LISTED ENTRIES:
*** Begin section ***

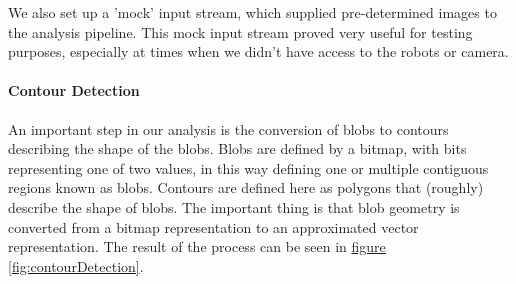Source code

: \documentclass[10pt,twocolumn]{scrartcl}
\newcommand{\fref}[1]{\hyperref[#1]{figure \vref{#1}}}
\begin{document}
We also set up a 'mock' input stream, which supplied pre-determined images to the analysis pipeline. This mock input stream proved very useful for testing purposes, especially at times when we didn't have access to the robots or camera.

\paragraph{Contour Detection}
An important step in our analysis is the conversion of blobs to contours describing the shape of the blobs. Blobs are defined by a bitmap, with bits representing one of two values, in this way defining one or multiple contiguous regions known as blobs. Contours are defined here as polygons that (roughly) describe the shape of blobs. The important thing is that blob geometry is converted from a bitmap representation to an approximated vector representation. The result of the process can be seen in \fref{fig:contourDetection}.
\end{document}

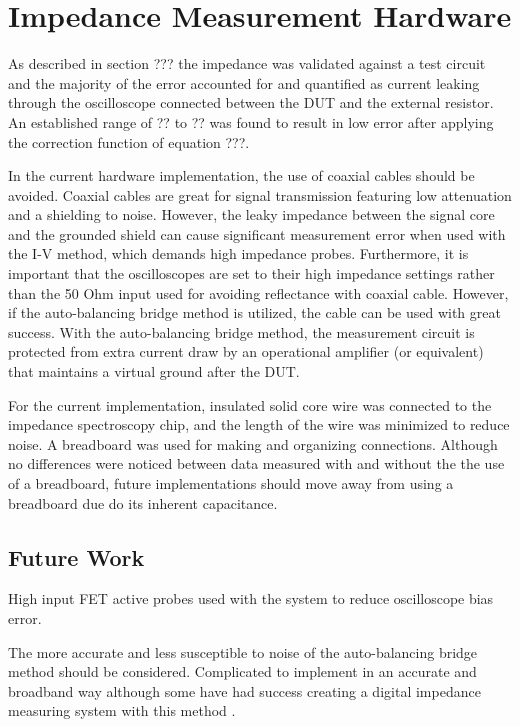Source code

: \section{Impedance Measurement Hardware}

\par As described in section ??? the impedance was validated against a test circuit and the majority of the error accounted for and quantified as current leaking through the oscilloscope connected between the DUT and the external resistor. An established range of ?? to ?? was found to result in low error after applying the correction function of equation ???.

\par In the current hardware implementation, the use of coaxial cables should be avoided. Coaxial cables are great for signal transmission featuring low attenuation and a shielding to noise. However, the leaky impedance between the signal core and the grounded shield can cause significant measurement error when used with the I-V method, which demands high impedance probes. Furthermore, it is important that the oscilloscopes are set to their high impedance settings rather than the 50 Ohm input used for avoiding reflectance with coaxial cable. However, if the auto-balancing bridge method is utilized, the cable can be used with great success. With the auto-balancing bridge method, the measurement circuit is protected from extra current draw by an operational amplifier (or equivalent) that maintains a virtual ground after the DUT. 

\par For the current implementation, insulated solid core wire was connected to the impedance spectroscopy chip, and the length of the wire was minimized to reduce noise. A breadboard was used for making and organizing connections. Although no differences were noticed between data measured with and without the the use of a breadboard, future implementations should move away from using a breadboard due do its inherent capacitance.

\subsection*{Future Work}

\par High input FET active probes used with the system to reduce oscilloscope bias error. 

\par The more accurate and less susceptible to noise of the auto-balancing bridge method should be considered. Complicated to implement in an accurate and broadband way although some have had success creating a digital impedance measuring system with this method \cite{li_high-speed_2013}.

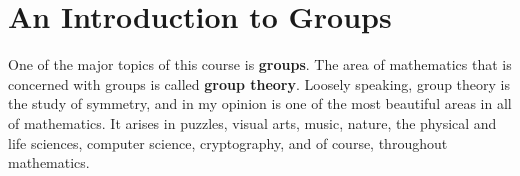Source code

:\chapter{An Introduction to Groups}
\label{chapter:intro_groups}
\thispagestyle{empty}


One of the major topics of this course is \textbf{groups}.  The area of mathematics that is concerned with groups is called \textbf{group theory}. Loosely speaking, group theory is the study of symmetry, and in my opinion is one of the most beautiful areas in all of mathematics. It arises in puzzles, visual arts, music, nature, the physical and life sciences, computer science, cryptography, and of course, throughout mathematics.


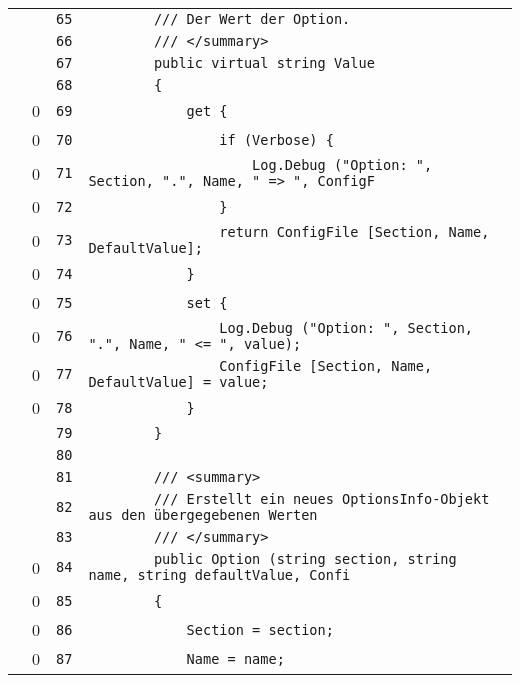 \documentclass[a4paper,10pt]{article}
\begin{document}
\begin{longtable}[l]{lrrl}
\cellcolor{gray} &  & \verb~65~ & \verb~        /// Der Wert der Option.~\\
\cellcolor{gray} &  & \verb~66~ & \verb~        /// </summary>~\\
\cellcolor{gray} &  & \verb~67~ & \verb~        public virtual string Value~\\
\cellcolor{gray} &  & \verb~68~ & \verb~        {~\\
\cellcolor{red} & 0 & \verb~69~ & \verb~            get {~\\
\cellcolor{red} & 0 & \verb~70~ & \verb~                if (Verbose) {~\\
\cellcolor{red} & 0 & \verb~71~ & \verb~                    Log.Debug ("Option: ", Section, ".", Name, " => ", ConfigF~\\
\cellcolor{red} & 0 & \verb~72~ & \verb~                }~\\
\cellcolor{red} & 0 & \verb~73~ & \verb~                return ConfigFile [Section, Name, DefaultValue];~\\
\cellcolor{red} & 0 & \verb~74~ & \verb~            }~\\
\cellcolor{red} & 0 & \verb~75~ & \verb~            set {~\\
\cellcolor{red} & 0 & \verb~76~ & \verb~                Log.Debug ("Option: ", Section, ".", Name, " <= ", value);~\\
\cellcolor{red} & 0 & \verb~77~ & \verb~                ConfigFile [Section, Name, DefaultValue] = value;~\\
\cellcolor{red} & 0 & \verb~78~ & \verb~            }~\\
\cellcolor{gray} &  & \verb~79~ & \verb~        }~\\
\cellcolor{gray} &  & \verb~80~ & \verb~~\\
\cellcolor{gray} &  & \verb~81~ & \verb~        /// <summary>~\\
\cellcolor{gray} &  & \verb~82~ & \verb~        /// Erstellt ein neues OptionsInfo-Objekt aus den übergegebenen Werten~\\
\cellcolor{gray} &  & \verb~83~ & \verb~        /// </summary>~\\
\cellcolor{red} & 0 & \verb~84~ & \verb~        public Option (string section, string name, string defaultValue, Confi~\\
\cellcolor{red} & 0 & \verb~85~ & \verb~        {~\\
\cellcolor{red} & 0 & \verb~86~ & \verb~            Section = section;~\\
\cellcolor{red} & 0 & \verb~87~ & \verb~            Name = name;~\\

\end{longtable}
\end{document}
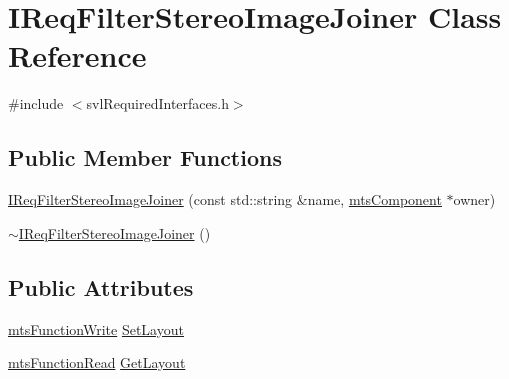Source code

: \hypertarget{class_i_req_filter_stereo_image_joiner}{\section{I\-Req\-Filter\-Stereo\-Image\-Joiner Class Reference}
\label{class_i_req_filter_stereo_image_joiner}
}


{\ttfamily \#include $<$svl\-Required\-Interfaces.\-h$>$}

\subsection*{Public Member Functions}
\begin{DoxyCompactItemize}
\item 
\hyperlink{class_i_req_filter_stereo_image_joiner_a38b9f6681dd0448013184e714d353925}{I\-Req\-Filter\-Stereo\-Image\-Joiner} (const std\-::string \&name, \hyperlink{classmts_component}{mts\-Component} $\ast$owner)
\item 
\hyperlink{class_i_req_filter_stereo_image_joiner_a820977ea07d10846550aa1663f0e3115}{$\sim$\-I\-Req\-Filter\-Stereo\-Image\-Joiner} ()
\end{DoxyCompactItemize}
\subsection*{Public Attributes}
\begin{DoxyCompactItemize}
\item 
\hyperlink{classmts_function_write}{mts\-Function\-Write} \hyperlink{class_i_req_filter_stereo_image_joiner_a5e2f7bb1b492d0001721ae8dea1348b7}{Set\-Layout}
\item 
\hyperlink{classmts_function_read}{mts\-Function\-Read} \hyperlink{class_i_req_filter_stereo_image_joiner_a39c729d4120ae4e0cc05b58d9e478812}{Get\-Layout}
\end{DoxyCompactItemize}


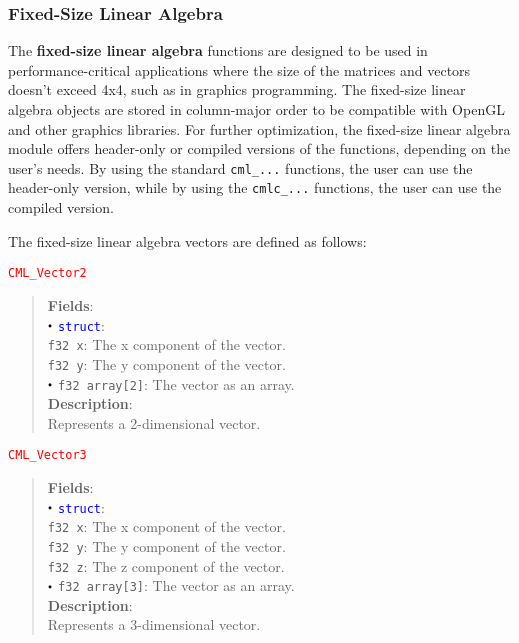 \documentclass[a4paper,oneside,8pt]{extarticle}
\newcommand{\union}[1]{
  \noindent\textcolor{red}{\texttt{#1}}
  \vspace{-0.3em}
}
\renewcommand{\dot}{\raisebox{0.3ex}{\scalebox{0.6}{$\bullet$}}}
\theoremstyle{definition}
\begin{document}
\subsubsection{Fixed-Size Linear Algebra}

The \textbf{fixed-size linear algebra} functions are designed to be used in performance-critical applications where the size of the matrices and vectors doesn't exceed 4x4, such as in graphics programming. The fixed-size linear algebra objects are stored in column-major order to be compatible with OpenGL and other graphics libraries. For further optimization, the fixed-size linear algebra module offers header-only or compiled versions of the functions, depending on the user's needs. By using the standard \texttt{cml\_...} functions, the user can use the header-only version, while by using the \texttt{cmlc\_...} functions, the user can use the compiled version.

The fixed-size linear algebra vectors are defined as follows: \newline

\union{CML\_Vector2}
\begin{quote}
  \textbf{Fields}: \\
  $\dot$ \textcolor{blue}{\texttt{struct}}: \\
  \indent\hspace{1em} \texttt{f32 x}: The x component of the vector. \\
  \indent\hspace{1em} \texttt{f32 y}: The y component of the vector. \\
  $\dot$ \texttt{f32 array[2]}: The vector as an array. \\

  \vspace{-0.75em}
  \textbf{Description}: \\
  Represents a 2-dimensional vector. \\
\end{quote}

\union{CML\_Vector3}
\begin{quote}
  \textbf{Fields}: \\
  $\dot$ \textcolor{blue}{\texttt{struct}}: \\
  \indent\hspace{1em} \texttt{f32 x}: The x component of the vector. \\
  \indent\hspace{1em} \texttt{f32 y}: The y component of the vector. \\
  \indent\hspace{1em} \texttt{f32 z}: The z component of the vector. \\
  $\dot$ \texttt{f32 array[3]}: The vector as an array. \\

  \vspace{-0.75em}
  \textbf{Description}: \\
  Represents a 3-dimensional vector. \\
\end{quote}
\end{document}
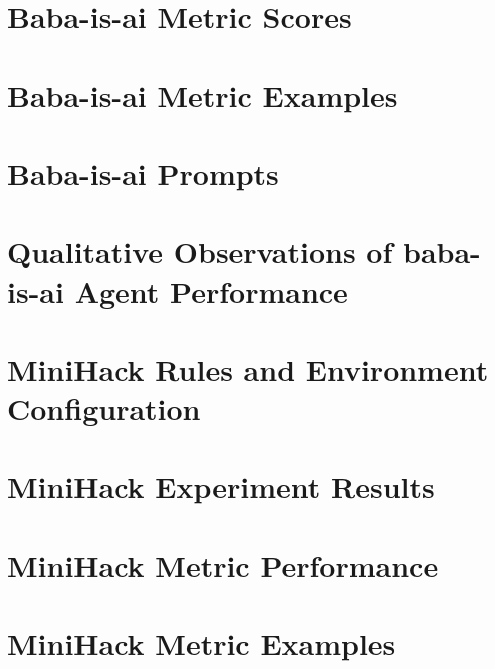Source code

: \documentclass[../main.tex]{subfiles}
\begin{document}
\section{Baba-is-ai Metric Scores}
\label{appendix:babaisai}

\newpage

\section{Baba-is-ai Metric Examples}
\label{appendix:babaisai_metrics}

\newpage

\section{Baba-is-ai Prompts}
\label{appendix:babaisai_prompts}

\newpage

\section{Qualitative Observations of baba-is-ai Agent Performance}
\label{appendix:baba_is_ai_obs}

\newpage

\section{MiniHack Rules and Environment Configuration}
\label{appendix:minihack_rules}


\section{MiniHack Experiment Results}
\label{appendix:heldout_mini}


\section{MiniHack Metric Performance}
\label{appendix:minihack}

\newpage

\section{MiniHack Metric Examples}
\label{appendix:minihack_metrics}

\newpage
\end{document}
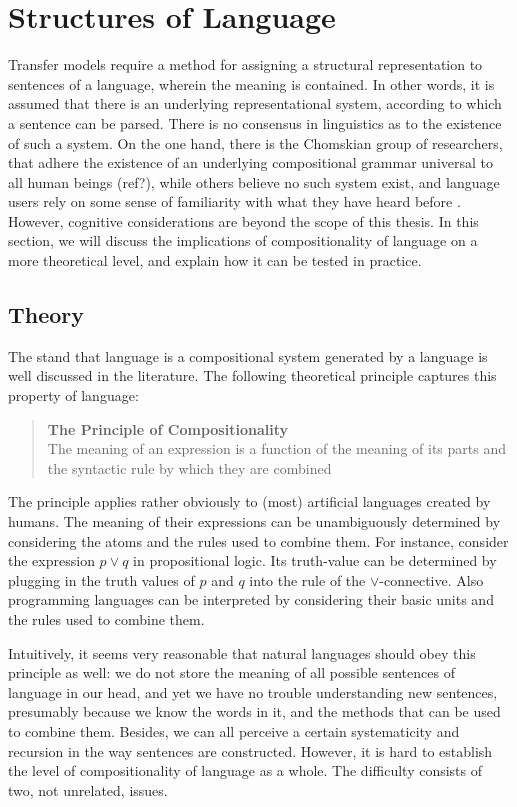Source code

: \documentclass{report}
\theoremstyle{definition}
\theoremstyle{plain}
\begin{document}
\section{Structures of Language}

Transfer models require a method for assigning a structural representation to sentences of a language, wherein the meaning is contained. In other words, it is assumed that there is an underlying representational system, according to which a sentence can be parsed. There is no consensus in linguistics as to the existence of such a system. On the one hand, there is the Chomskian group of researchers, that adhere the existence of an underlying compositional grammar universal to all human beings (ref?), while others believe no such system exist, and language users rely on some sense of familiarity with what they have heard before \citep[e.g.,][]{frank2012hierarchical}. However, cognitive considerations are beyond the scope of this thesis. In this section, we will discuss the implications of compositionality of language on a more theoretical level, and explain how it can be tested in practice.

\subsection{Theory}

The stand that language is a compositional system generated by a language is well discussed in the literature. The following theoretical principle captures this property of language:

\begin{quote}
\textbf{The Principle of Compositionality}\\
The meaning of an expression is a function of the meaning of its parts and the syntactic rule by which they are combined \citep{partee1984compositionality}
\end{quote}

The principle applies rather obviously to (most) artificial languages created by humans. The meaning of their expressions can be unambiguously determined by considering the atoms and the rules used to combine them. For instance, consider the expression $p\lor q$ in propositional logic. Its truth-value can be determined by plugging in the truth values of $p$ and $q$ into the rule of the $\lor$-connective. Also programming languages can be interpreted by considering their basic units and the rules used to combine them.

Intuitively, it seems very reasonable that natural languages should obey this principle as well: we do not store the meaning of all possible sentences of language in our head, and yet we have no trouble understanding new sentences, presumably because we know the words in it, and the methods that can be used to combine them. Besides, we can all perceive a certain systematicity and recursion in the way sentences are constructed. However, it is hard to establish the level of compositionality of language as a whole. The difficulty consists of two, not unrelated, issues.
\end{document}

*** End section ***

AIM OF THE EXERCISE: Tell how many lines of the data include the word "citep", without any other words.

YOUR RESPONSE: 2